▶ EXERCICE: D'après le texte sur la remise des prix IBBY Belgique francophone 2023, quel prix Sarah Cheveau reçoit-elle, et pour quel album ?
--- TEXTE FOURNI ---
Ah, elle commençait bien, cette remise des prix IBBY Belgique francophone 2023. Et puis, les planètes se sont alignées. Les invité.e.s sont arrivé.e.s. La technique a super bien fonctionné. Le palmarès a été apprécié, tout comme les échanges de bonne tenue, en direct ou en vidéo.


Rembobinage.


Ainsi que nous l'annoncions en bref (lire ici), les quatre prix IBBY Belgique francophone 2023 ont été remis en public et en ligne le lundi 12 février 2024 dans les locaux du Centre de littérature de jeunesse de Bruxelles (CLJBxl). Au total, un lauréat et cinq lauréates, ainsi qu’une traductrice, deux des quatre prix ayant été remportés par des duos. Les Françaises Elis Wilk en solo, Marie-Sabine Roger et Marjolaine Leray en duo, remportent le prix de l’album et le prix de l’album drôle pour, respectivement, « Au loin, les lumières » (Versant Sud) et « Le vilain petit machin » (Seuil Jeunesse). La Française assimilée Belge Sarah Cheveau reçoit le prix de l’album belge pour « Nuit de chance » (La Partie). Les Espagnols Fran Pintadera et Raquel Catalina décrochent le prix de l’album traduit pour « Le plus beau match de Madani » (traduction de Chloé Marquaire, Les Éditions des Éléphants).
--- CONTENU DES DONNÉES ---
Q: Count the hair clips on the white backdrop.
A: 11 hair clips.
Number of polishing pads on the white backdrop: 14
---
--- CONTENU DES DONNÉES ---
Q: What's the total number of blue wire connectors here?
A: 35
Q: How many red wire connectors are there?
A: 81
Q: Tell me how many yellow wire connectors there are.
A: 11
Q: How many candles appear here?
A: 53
---
▶ RÉSULTAT DE L'EXERCICE: Elle reçoit le prix de l'album belge pour « Nuit de chance » (La Partie).